TASK DETAILS => Copy only what runs from the line containing "donaciones como los" through the end of the material below, line for line, with both ends included.

SOURCE INFORMATION =>
▬▬▬▬▬▬▬▬▬▬

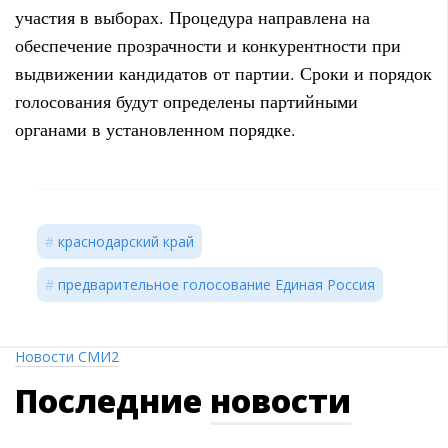
участия в выборах. Процедура направлена на
обеспечение прозрачности и конкурентности при
выдвижении кандидатов от партии. Сроки и порядок
голосования будут определены партийными
органами в установленном порядке.
краснодарский край
предварительное голосование Единая Россия
Новости СМИ2
Последние
новости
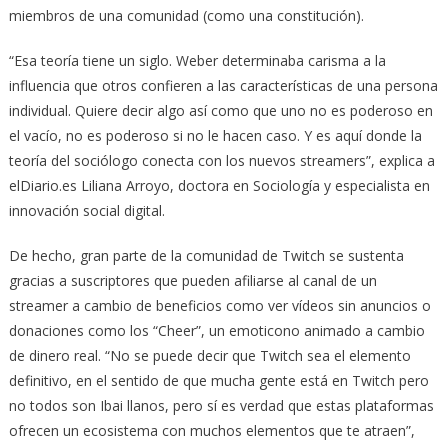
miembros de una comunidad (como una constitución).
“Esa teoría tiene un siglo. Weber determinaba carisma a la
influencia que otros confieren a las características de una persona
individual. Quiere decir algo así como que uno no es poderoso en
el vacío, no es poderoso si no le hacen caso. Y es aquí donde la
teoría del sociólogo conecta con los nuevos streamers”, explica a
elDiario.es Liliana Arroyo, doctora en Sociología y especialista en
innovación social digital.
De hecho, gran parte de la comunidad de Twitch se sustenta
gracias a suscriptores que pueden afiliarse al canal de un
streamer a cambio de beneficios como ver vídeos sin anuncios o
donaciones como los “Cheer”, un emoticono animado a cambio
de dinero real. “No se puede decir que Twitch sea el elemento
definitivo, en el sentido de que mucha gente está en Twitch pero
no todos son Ibai llanos, pero sí es verdad que estas plataformas
ofrecen un ecosistema con muchos elementos que te atraen”,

▬▬▬▬▬▬▬▬▬▬

WRITTEN REPLY =>
donaciones como los “Cheer”, un emoticono animado a cambio
de dinero real. “No se puede decir que Twitch sea el elemento
definitivo, en el sentido de que mucha gente está en Twitch pero
no todos son Ibai llanos, pero sí es verdad que estas plataformas
ofrecen un ecosistema con muchos elementos que te atraen”,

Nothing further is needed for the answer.